UoM-CS-NeuroSymbolicAI/qwen3vl_ins_math_10k
UoM-CS-NeuroSymbolicAI/qwen3vl_ins_math_10k is an 8 billion parameter instruction-tuned language model, fine-tuned from Qwen/Qwen3-VL-8B-Instruct. This model is specifically optimized for mathematical tasks, leveraging the math_interleave dataset during its training. It is designed to enhance performance in numerical reasoning and problem-solving contexts.
Loading preview...
Overview
This model, qwen3vl_ins_math_10k, is an 8 billion parameter instruction-tuned variant of the Qwen3-VL-8B-Instruct architecture. Developed by UoM-CS-NeuroSymbolicAI, its primary differentiation lies in its specialized fine-tuning on the math_interleave dataset.
Key Capabilities
- Enhanced Mathematical Reasoning: Through targeted fine-tuning, the model is designed to improve its performance on mathematical tasks and numerical problem-solving.

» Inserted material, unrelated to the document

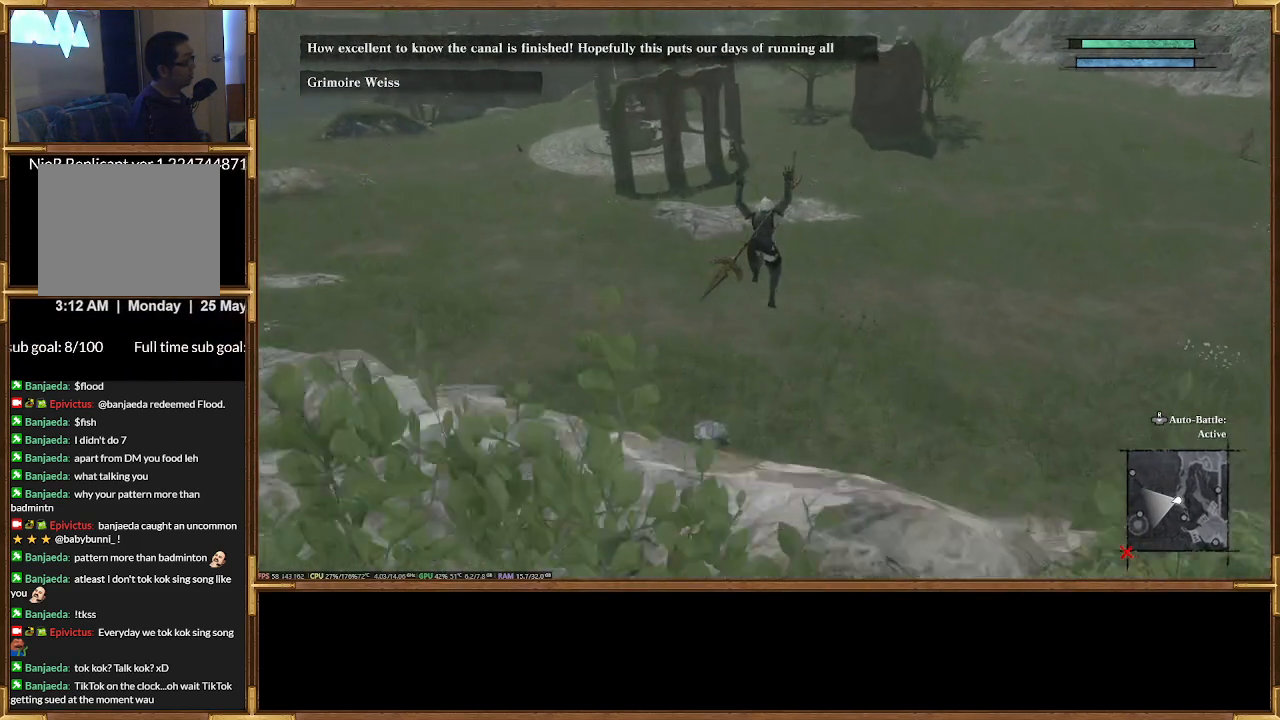
{"dt_ms": 500, "buttons": ["R2"], "events": [[100, "R2", "up"], [300, "R2", "down"]]}
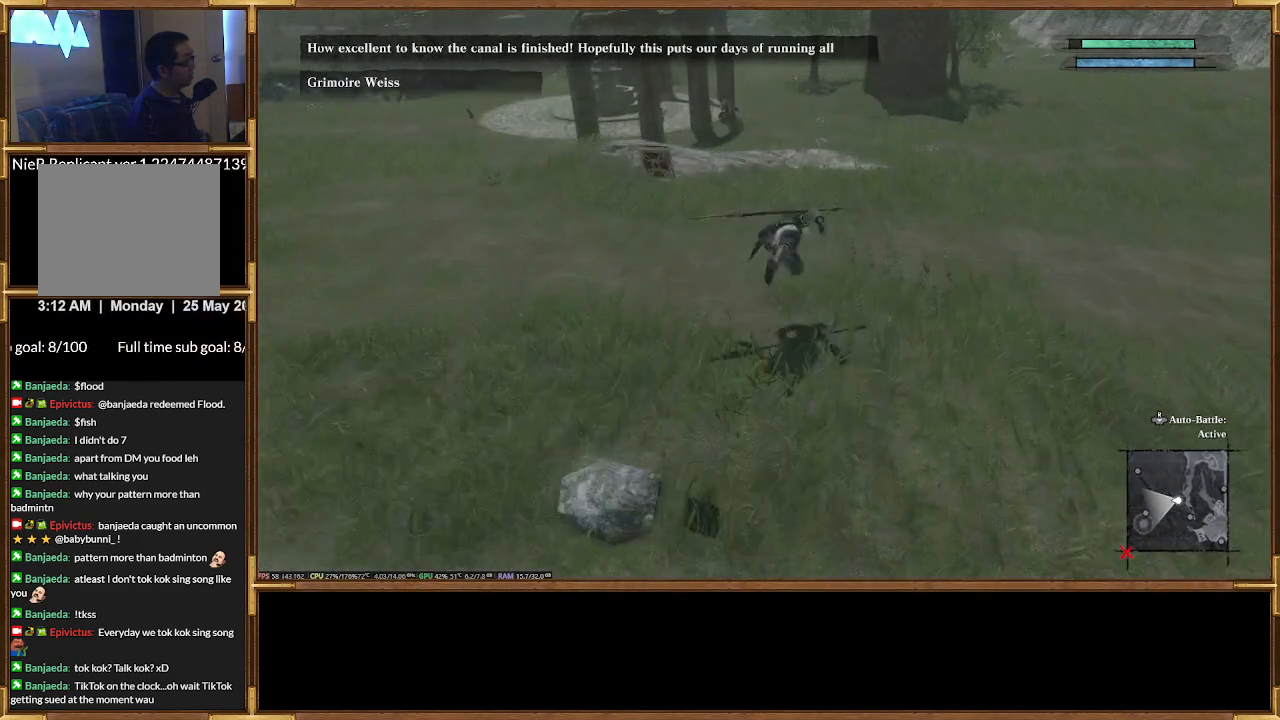
{"dt_ms": 500, "buttons": [], "events": [[233, "R2", "up"], [400, "R2", "down"], [500, "R2", "up"]]}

- Instruction Following: Retains the instruction-following capabilities of its base Qwen3-VL-8B-Instruct model.
Training Details
The model was trained using specific hyperparameters to optimize its mathematical proficiency:
- Learning Rate: 5e-05
- Batch Size: A total training batch size of 16 (train_batch_size: 4, gradient_accumulation_steps: 2, num_devices: 2).
- Optimizer: ADAMW_TORCH with betas=(0.9, 0.999) and epsilon=1e-08.
- Scheduler: Cosine learning rate scheduler with a warmup ratio of 0.1.
- Epochs: Trained for 2.0 epochs.
Good For
- Applications requiring strong mathematical problem-solving abilities.
- Tasks that benefit from a language model with specialized numerical reasoning.
Limitations
As a fine-tuned model, its general-purpose capabilities might be less emphasized compared to its mathematical strengths. Further information on specific limitations and intended uses is needed for a comprehensive understanding.